*ENTRIES SHOWN*
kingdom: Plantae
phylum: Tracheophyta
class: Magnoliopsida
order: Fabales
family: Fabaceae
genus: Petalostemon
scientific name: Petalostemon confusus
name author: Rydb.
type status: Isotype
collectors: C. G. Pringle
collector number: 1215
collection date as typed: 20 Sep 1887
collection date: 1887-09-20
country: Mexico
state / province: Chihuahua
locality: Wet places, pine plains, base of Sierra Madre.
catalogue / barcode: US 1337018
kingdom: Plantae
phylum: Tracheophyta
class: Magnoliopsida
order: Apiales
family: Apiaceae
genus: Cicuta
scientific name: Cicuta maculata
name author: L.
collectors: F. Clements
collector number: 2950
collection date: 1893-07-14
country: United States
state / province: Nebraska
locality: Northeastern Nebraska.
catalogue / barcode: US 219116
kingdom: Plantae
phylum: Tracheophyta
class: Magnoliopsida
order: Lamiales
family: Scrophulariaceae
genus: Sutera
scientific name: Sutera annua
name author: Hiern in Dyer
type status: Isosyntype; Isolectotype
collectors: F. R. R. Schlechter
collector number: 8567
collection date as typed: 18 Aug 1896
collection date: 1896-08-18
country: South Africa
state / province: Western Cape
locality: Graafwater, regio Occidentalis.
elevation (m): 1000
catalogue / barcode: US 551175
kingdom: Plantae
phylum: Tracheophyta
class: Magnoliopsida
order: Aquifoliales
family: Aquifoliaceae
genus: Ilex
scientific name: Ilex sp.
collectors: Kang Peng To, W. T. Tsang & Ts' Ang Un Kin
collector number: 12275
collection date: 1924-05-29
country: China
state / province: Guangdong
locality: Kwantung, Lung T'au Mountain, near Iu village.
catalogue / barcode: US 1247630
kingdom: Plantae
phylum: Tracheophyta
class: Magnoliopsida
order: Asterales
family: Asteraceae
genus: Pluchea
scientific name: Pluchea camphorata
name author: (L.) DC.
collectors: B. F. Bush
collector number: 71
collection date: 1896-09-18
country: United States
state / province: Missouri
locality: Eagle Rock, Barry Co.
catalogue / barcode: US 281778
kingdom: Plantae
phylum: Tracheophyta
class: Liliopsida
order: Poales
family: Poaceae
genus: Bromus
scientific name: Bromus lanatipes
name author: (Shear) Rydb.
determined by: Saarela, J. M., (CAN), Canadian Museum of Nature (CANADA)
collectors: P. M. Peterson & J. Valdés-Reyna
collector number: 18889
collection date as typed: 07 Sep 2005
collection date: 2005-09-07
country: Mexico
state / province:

*EXERCISE DETAILS*
Convert every line of the records above into one numbered list, leaving out any blank lines.

*FULL OUTPUT*
1. kingdom: Plantae
2. phylum: Tracheophyta
3. class: Magnoliopsida
4. order: Fabales
5. family: Fabaceae
6. genus: Petalostemon
7. scientific name: Petalostemon confusus
8. name author: Rydb.
9. type status: Isotype
10. collectors: C. G. Pringle
11. collector number: 1215
12. collection date as typed: 20 Sep 1887
13. collection date: 1887-09-20
14. country: Mexico
15. state / province: Chihuahua
16. locality: Wet places, pine plains, base of Sierra Madre.
17. catalogue / barcode: US 1337018
18. kingdom: Plantae
19. phylum: Tracheophyta
20. class: Magnoliopsida
21. order: Apiales
22. family: Apiaceae
23. genus: Cicuta
24. scientific name: Cicuta maculata
25. name author: L.
26. collectors: F. Clements
27. collector number: 2950
28. collection date: 1893-07-14
29. country: United States
30. state / province: Nebraska
31. locality: Northeastern Nebraska.
32. catalogue / barcode: US 219116
33. kingdom: Plantae
34. phylum: Tracheophyta
35. class: Magnoliopsida
36. order: Lamiales
37. family: Scrophulariaceae
38. genus: Sutera
39. scientific name: Sutera annua
40. name author: Hiern in Dyer
41. type status: Isosyntype; Isolectotype
42. collectors: F. R. R. Schlechter
43. collector number: 8567
44. collection date as typed: 18 Aug 1896
45. collection date: 1896-08-18
46. country: South Africa
47. state / province: Western Cape
48. locality: Graafwater, regio Occidentalis.
49. elevation (m): 1000
50. catalogue / barcode: US 551175
51. kingdom: Plantae
52. phylum: Tracheophyta
53. class: Magnoliopsida
54. order: Aquifoliales
55. family: Aquifoliaceae
56. genus: Ilex
57. scientific name: Ilex sp.
58. collectors: Kang Peng To, W. T. Tsang & Ts' Ang Un Kin
59. collector number: 12275
60. collection date: 1924-05-29
61. country: China
62. state / province: Guangdong
63. locality: Kwantung, Lung T'au Mountain, near Iu village.
64. catalogue / barcode: US 1247630
65. kingdom: Plantae
66. phylum: Tracheophyta
67. class: Magnoliopsida
68. order: Asterales
69. family: Asteraceae
70. genus: Pluchea
71. scientific name: Pluchea camphorata
72. name author: (L.) DC.
73. collectors: B. F. Bush
74. collector number: 71
75. collection date: 1896-09-18
76. country: United States
77. state / province: Missouri
78. locality: Eagle Rock, Barry Co.
79. catalogue / barcode: US 281778
80. kingdom: Plantae
81. phylum: Tracheophyta
82. class: Liliopsida
83. order: Poales
84. family: Poaceae
85. genus: Bromus
86. scientific name: Bromus lanatipes
87. name author: (Shear) Rydb.
88. determined by: Saarela, J. M., (CAN), Canadian Museum of Nature (CANADA)
89. collectors: P. M. Peterson & J. Valdés-Reyna
90. collector number: 18889
91. collection date as typed: 07 Sep 2005
92. collection date: 2005-09-07
93. country: Mexico
94. state / province:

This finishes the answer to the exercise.